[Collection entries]
** BEGIN **
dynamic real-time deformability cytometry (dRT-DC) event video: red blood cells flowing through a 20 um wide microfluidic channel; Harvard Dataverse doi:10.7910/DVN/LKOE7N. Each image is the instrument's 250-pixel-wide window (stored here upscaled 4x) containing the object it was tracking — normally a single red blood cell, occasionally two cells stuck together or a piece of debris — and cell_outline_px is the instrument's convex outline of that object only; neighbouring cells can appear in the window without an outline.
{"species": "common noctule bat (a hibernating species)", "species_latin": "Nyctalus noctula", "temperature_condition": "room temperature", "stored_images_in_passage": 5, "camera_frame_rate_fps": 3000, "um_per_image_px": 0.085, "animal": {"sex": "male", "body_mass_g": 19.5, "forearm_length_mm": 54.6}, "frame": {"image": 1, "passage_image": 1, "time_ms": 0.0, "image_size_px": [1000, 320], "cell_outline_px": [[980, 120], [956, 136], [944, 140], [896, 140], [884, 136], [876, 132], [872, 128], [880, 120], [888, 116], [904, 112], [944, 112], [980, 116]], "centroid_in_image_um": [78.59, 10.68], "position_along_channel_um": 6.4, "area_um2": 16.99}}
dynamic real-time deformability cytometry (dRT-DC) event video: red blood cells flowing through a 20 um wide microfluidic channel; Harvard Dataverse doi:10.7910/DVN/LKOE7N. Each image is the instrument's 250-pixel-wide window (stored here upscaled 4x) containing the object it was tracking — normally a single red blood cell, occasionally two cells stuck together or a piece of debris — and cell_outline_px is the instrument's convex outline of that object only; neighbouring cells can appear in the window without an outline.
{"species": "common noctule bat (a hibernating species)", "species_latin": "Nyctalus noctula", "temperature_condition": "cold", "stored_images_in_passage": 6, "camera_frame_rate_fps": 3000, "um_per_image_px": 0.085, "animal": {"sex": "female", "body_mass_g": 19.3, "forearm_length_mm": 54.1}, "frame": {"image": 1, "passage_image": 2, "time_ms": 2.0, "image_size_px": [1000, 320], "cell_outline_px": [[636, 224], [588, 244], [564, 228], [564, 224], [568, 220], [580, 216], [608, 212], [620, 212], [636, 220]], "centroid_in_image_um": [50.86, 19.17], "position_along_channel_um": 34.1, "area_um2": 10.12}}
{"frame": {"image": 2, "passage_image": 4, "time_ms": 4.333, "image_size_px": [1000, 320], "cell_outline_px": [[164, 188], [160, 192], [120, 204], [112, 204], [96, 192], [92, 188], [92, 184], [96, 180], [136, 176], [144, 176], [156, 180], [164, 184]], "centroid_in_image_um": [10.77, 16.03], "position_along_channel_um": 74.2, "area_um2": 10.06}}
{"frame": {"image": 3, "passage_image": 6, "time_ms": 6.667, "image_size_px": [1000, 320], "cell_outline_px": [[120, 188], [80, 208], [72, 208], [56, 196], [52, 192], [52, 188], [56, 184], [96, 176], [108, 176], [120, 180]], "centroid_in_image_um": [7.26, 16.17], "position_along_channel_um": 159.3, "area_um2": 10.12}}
** END **
**Do this:**
Quote the material exactly, leaving nothing out.

**Reply to the task:**
dynamic real-time deformability cytometry (dRT-DC) event video: red blood cells flowing through a 20 um wide microfluidic channel; Harvard Dataverse doi:10.7910/DVN/LKOE7N. Each image is the instrument's 250-pixel-wide window (stored here upscaled 4x) containing the object it was tracking — normally a single red blood cell, occasionally two cells stuck together or a piece of debris — and cell_outline_px is the instrument's convex outline of that object only; neighbouring cells can appear in the window without an outline.
{"species": "common noctule bat (a hibernating species)", "species_latin": "Nyctalus noctula", "temperature_condition": "room temperature", "stored_images_in_passage": 5, "camera_frame_rate_fps": 3000, "um_per_image_px": 0.085, "animal": {"sex": "male", "body_mass_g": 19.5, "forearm_length_mm": 54.6}, "frame": {"image": 1, "passage_image": 1, "time_ms": 0.0, "image_size_px": [1000, 320], "cell_outline_px": [[980, 120], [956, 136], [944, 140], [896, 140], [884, 136], [876, 132], [872, 128], [880, 120], [888, 116], [904, 112], [944, 112], [980, 116]], "centroid_in_image_um": [78.59, 10.68], "position_along_channel_um": 6.4, "area_um2": 16.99}}
dynamic real-time deformability cytometry (dRT-DC) event video: red blood cells flowing through a 20 um wide microfluidic channel; Harvard Dataverse doi:10.7910/DVN/LKOE7N. Each image is the instrument's 250-pixel-wide window (stored here upscaled 4x) containing the object it was tracking — normally a single red blood cell, occasionally two cells stuck together or a piece of debris — and cell_outline_px is the instrument's convex outline of that object only; neighbouring cells can appear in the window without an outline.
{"species": "common noctule bat (a hibernating species)", "species_latin": "Nyctalus noctula", "temperature_condition": "cold", "stored_images_in_passage": 6, "camera_frame_rate_fps": 3000, "um_per_image_px": 0.085, "animal": {"sex": "female", "body_mass_g": 19.3, "forearm_length_mm": 54.1}, "frame": {"image": 1, "passage_image": 2, "time_ms": 2.0, "image_size_px": [1000, 320], "cell_outline_px": [[636, 224], [588, 244], [564, 228], [564, 224], [568, 220], [580, 216], [608, 212], [620, 212], [636, 220]], "centroid_in_image_um": [50.86, 19.17], "position_along_channel_um": 34.1, "area_um2": 10.12}}
{"frame": {"image": 2, "passage_image": 4, "time_ms": 4.333, "image_size_px": [1000, 320], "cell_outline_px": [[164, 188], [160, 192], [120, 204], [112, 204], [96, 192], [92, 188], [92, 184], [96, 180], [136, 176], [144, 176], [156, 180], [164, 184]], "centroid_in_image_um": [10.77, 16.03], "position_along_channel_um": 74.2, "area_um2": 10.06}}
{"frame": {"image": 3, "passage_image": 6, "time_ms": 6.667, "image_size_px": [1000, 320], "cell_outline_px": [[120, 188], [80, 208], [72, 208], [56, 196], [52, 192], [52, 188], [56, 184], [96, 176], [108, 176], [120, 180]], "centroid_in_image_um": [7.26, 16.17], "position_along_channel_um": 159.3, "area_um2": 10.12}}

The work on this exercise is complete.